|Dangerous Times in Bulgaria:
Bishop Eugene Bossilkov, C.P.
n 1940 Bulgaria joined the Axis in the Second World War. Four years later the Soviet Union invaded Bulgaria after the retreat of German troops and subjugated the country militarily, politically and ideologically. After the death of Bishop Theelen in 1946, Father Bossilkof was ordained Bishop of Nicopolis in 1947(cathedral at left). Churches faced a new round of difficulties from government laws drafted to destroy religion.
In 1948, Bishop Bossilkov received government permission to go to Rome for his "Ad limina" visit, where he was received by Pope Pius X11. He took the occasion to visit friends and companions in Holland. Then he returned to his diocese where he began a series of missions to prepare his people for the religious persecution they were certain to face. In 1949, the Apostolic Delegate to Bulgaria was expelled, and new steps were taken by the government to crush the Catholic Church and create a national church in its place. Laws were passed expelling all foreign missionaries, confiscating Church property and institutions, suppressing religious congregations and dispersing their members.

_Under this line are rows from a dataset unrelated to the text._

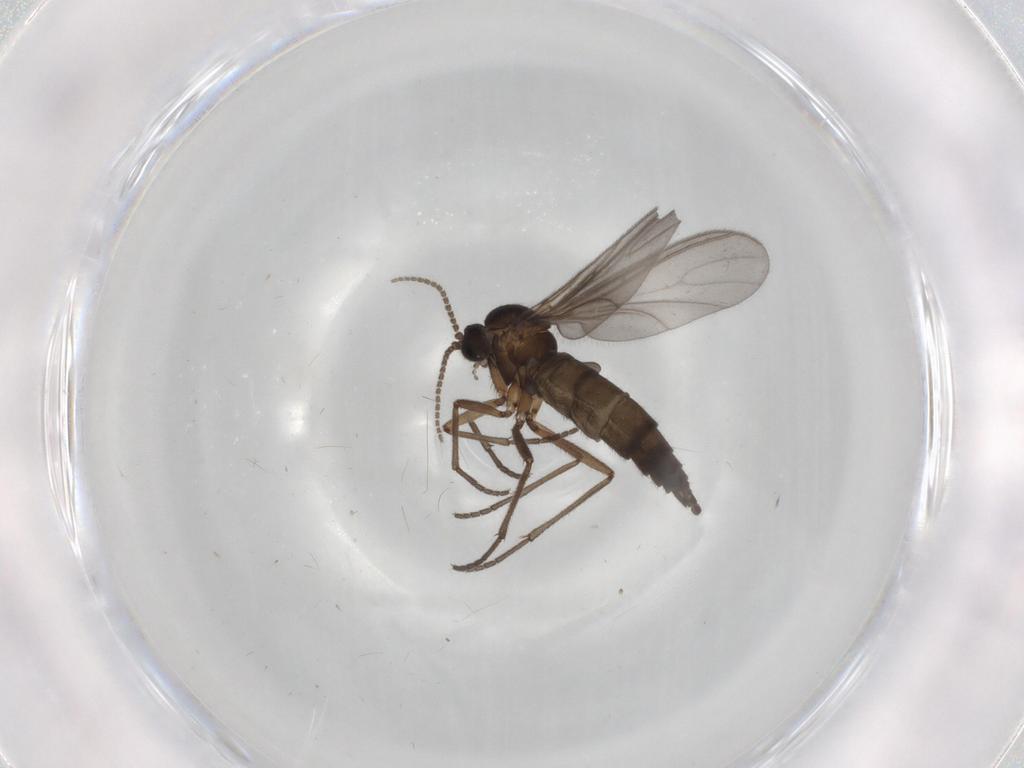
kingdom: Animalia
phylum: Arthropoda
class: Insecta
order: Diptera
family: Sciaridae
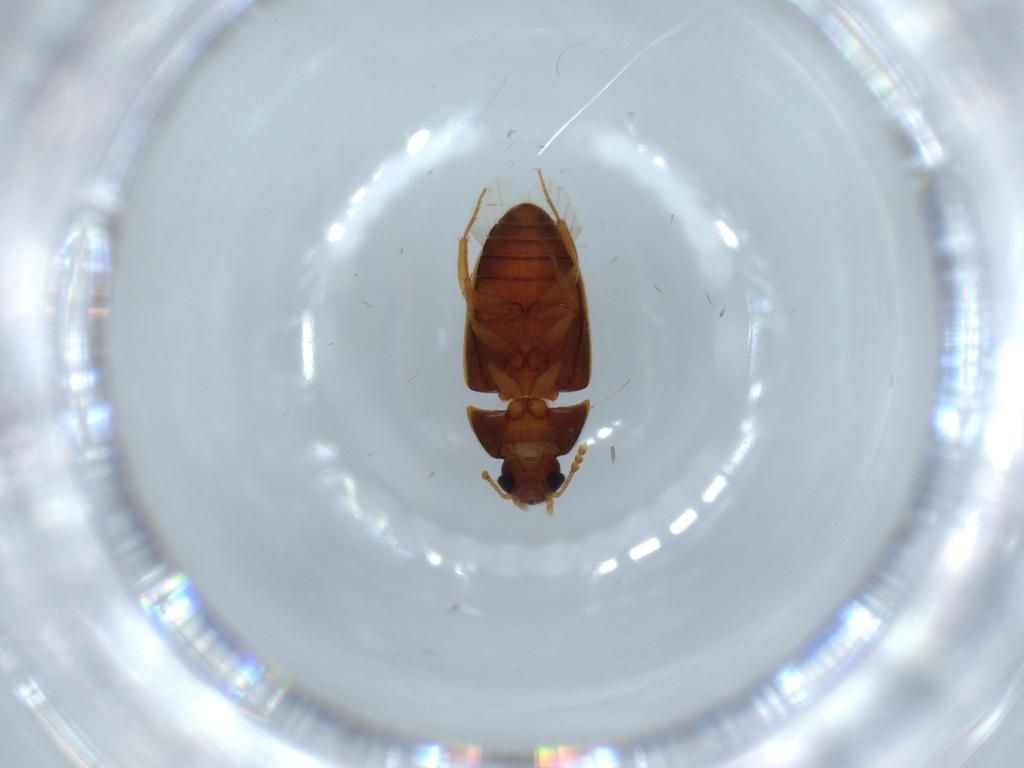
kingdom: Animalia
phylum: Arthropoda
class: Insecta
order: Coleoptera
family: Mycetophagidae
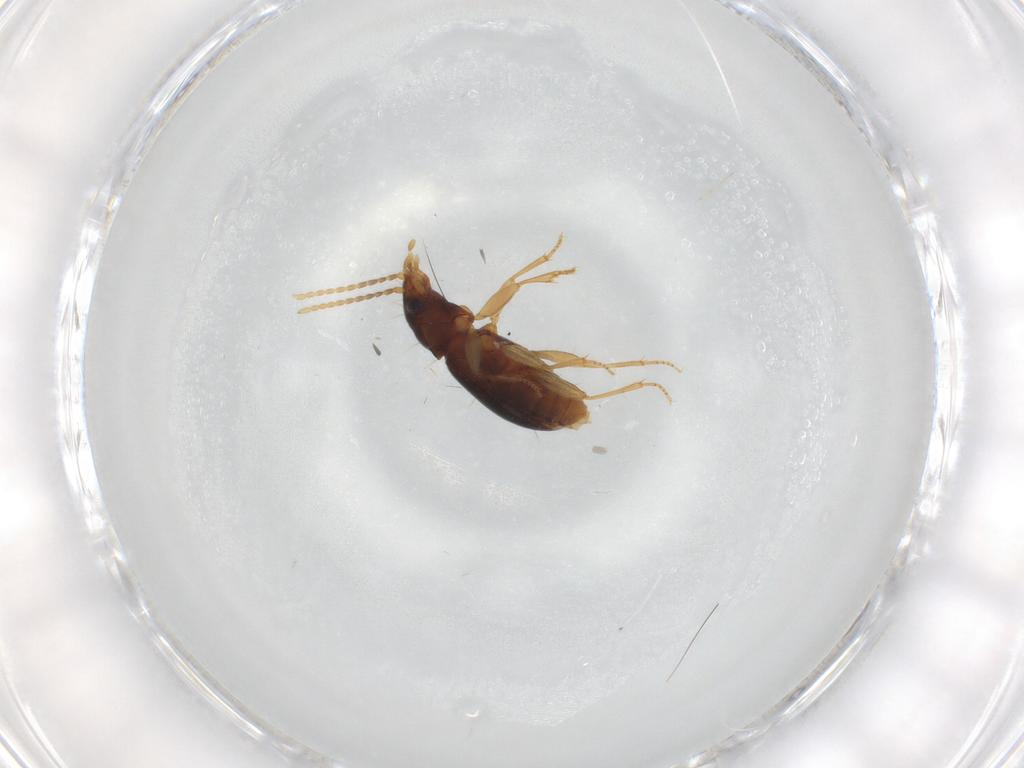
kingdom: Animalia
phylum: Arthropoda
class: Insecta
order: Coleoptera
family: Carabidae
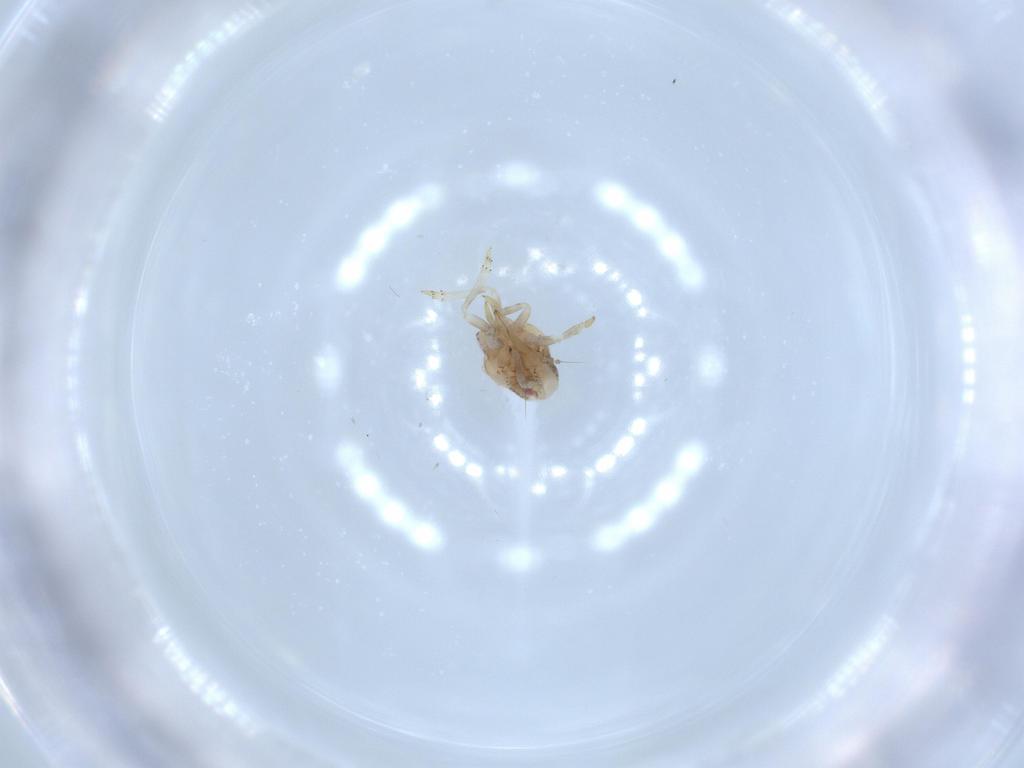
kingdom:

In 1950-51 the noose of persecution tightened until in 1952 mass arrests of church leaders began. Bishop Bossilkov was seized July 16, 1952, while on vacation at a house outside Sophia (right). Arrested at the same time as Bossilkov were 40 other priests, some religious and lay people. On August 8th, Father Fortunato Bakalski, superior of the Capuchin community of Sophia, was arrested.
Confined to prison in Sophia, Bishop Bossilkov was physically and mentally tortured to make a confession. On September 20, the party newspapers published accusations against him on their first page. A dummy trial was conducted from September 29th to October 3rd. A witness at the first courtroom session, K. Drenikov, described the scene.
On a large table there were "proofs" of guilt. There were two pistols, which were taken from the Catholic college in Sophia, where they were conserved as museum pieces. Also there was an old radio transmitter that, according to the judges, was used to transmit coded messages to foreign sources. Bosillkov was presented as "chief" of an subversive Catholic spy organization.
The trial ended with a guilty verdict.